» **文書の一節**
【転職】自己PRで「向上心」を伝えるには? 作り方やポイントを例文付きで解説

転職活動の履歴書や面接などの自己PRで、「向上心」は採用担当者からの好印象に繋がりやすいアピールポイントです。しかし、自分の向上心を効果的に伝えるのは難しいものです。
この記事では、転職活動で自分の強みとして向上心をアピールしたい方に向けて、自己PR文の作り方や、アピールする際のポイントについて、例文付きで詳しく解説します。
企業が「向上心」を評価する理由
向上心とは、現状に満足することなく、より優れた状態へと進歩しようとする心のことを指します。企業が「向上心」のある応募者を高く評価するのは、向上心があれば入社後も継続的に成長し、活躍することが期待できるためです。
以下、企業が応募者の「向上心」を評価する主な理由を3つご紹介します
目標意識をもって業務に取り組めるかどうか知るため
1つ目の理由は、入社後に目標意識を持って業務に取り組んでくれそうかを知るためです。

» **指示**
上にある、転職の自己PRで向上心を伝える方法についての文章を、最後の文の後から書き進めてください。

» **リスト抜粋**
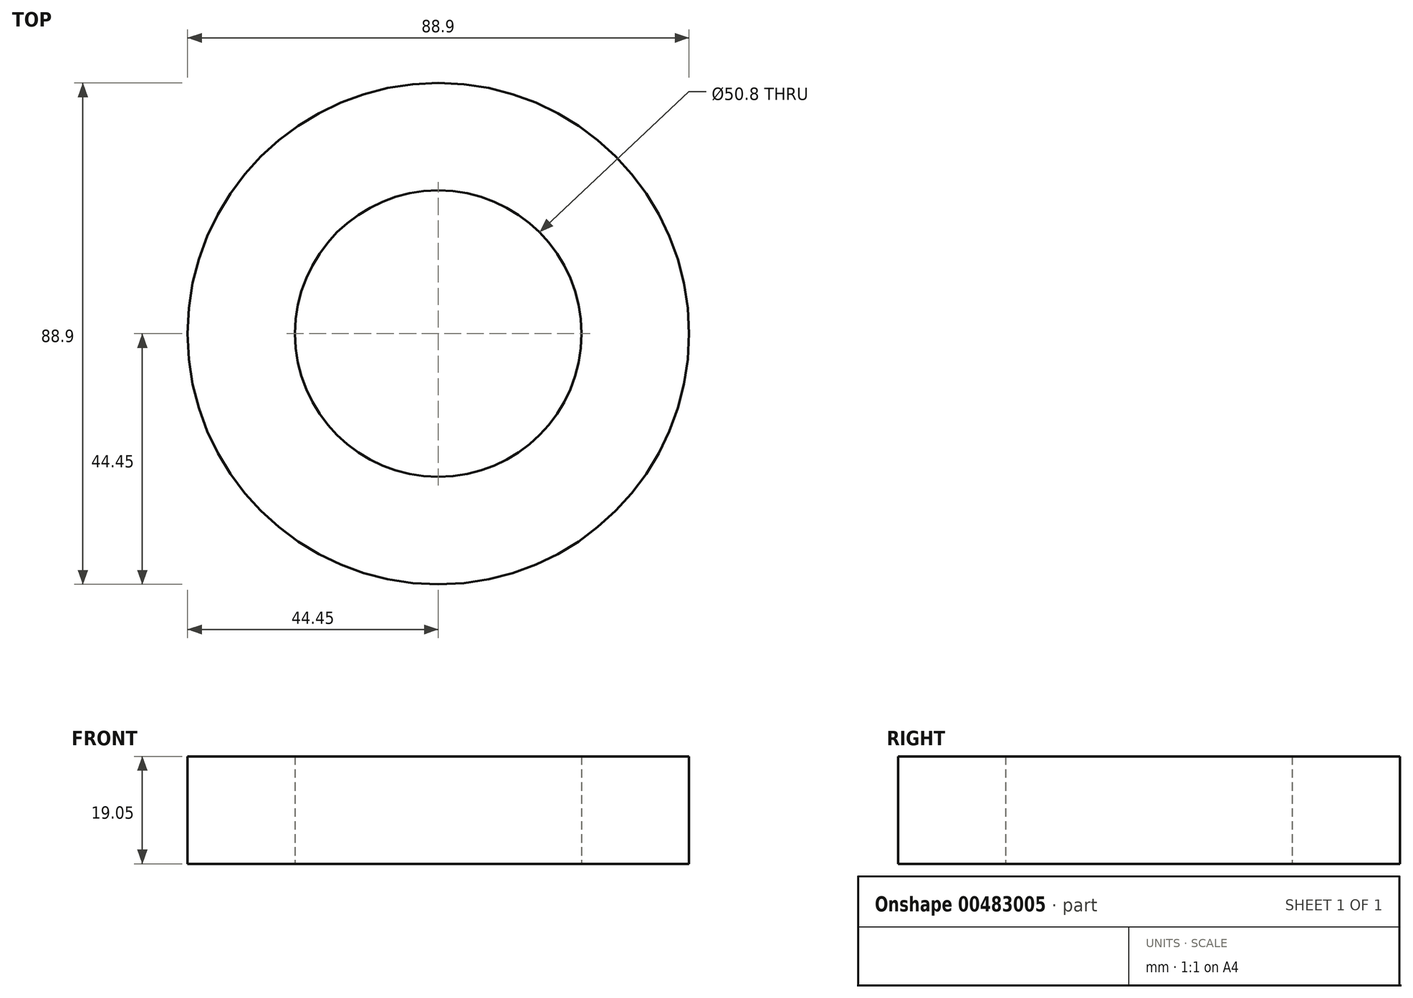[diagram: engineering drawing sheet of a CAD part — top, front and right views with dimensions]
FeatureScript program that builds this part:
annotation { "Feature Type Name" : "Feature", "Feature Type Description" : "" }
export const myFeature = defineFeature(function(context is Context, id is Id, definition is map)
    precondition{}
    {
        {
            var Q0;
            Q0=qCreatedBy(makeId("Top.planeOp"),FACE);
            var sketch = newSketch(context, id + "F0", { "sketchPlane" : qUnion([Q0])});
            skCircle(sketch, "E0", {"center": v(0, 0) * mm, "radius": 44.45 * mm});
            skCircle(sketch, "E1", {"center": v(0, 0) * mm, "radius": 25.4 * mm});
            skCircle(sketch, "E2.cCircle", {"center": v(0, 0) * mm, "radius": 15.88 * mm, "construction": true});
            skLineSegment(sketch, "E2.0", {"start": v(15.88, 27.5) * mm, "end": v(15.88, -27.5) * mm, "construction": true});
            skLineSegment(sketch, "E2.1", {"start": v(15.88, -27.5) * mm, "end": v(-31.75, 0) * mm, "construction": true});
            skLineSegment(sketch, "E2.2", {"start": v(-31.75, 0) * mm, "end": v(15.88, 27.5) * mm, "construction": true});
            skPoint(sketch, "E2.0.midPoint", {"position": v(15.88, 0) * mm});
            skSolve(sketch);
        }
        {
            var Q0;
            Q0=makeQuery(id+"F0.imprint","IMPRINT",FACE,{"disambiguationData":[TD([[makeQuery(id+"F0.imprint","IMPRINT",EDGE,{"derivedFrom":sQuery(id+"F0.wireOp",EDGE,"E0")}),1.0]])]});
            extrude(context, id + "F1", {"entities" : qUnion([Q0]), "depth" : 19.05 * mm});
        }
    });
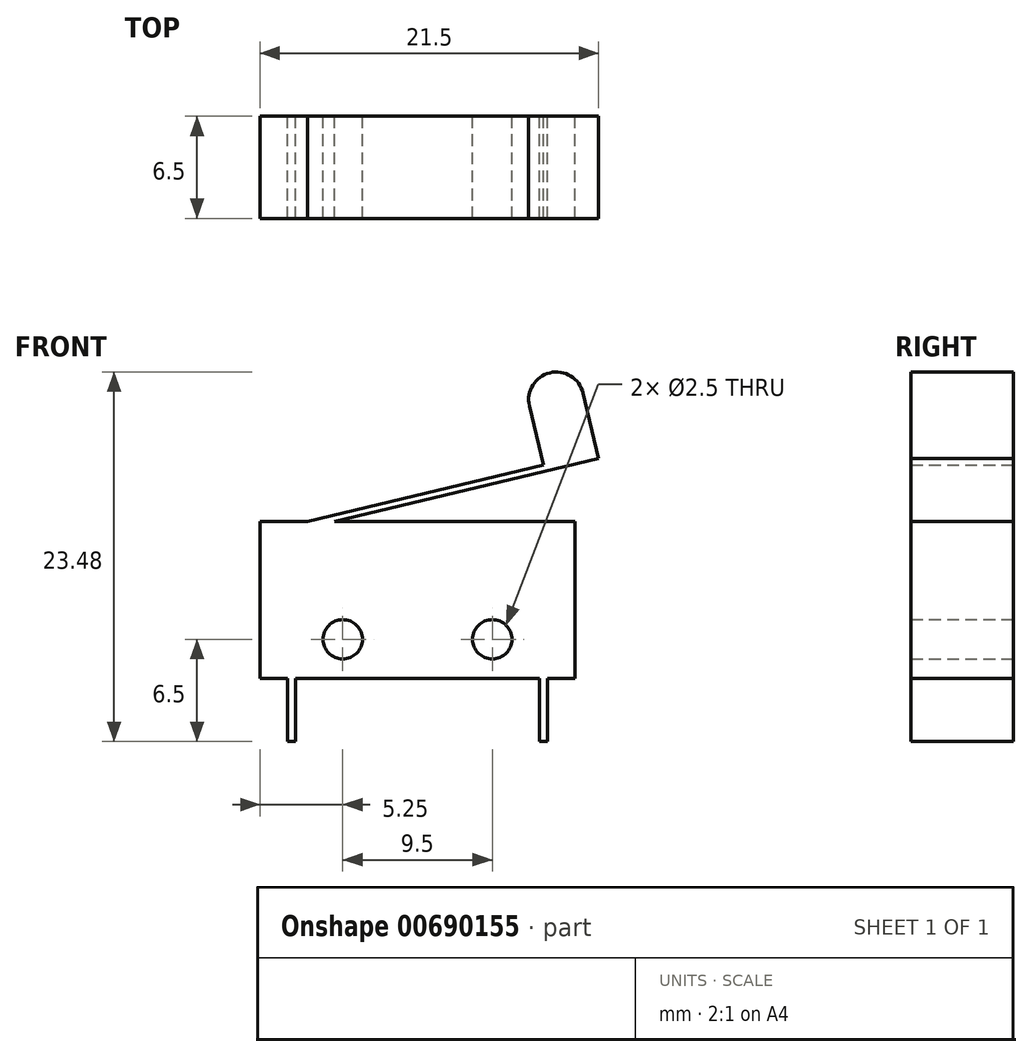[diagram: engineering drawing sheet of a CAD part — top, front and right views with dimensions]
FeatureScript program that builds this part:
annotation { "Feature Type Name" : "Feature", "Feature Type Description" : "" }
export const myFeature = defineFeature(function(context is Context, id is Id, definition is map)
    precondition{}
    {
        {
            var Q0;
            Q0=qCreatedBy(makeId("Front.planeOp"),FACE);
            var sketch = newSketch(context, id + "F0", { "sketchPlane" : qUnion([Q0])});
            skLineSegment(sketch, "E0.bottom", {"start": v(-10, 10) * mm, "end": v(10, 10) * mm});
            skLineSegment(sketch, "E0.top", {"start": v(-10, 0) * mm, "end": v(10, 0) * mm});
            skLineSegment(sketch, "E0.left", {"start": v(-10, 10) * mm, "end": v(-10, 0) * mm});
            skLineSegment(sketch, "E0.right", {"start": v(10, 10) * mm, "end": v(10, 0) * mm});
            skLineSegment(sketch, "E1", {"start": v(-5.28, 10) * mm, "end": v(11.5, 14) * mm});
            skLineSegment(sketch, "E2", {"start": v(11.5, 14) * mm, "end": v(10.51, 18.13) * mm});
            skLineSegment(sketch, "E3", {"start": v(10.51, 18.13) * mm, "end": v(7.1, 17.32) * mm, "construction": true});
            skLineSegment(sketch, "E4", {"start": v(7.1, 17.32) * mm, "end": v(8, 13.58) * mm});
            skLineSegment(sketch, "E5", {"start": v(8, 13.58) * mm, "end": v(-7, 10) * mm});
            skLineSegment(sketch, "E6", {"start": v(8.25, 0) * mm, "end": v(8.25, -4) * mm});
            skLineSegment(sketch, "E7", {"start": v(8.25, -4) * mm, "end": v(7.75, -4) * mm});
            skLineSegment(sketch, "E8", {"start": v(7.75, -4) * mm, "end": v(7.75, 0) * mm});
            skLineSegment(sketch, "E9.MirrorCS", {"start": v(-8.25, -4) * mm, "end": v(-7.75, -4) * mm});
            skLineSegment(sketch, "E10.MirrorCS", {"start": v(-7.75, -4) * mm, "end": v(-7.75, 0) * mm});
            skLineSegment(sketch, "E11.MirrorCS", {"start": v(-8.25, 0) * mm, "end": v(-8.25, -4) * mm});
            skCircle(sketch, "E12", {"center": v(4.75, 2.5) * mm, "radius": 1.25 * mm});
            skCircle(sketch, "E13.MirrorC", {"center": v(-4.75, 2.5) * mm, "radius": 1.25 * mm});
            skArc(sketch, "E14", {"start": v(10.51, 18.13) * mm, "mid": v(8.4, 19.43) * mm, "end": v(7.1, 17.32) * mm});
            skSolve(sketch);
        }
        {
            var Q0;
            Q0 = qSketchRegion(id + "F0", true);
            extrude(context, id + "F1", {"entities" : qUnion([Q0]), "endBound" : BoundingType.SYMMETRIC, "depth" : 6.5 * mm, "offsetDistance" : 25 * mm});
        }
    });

» **期待する出力**
応募者がこれまでの仕事においてしっかりと数字をともなう目標を立て、そこに向かって課題解決しながら取り組んできたのであれば、入社後も同じような姿勢で業務にあたってくれることが期待できます。目標意識をともなう向上心は、成長のための自己投資や、知らなかったこと・新しいことへのチャレンジなどにも繋がります。
そのため、企業にとって、応募者に向上心があるかどうかは重要なのです。
新しい環境でも活躍できるかを知るため
2つ目の理由は、応募者が入社後に新しい環境に適応し、活躍できるかどうかを知るためです。
向上心のある人は、仕事におけるより高い成果や自分自身の成長のために、ほかの人からのフィードバックを前向きに受け入れ、考え方ややり方を柔軟に変えていける傾向があります。また、目標達成のために周囲と協力し、良好な人間関係を築きながら、人脈や情報など利用できるリソースを広げていくことができます。
向上心のある人が持つこれらの特徴は、新しい環境への適応とそこでの活躍に繋がり、本人の自己成長はもちろんのこと、周囲のメンバーへのポジティブな影響や、チームの生産性向上なども期待できます。
会社でどのくらい長く働いてくれそうかを知るため
3つ目の理由は、採用した後に自社で長く働いてくれそうかどうかを知るためです。
向上心があり、中長期的なキャリアプランを持って努力を重ねている人は、難しい状況に直面しても前向きに乗り越えられる傾向があります。また、外部環境の変化に影響されにくく、自分の目標に向かってモチベーションを維持できるという強みもあります。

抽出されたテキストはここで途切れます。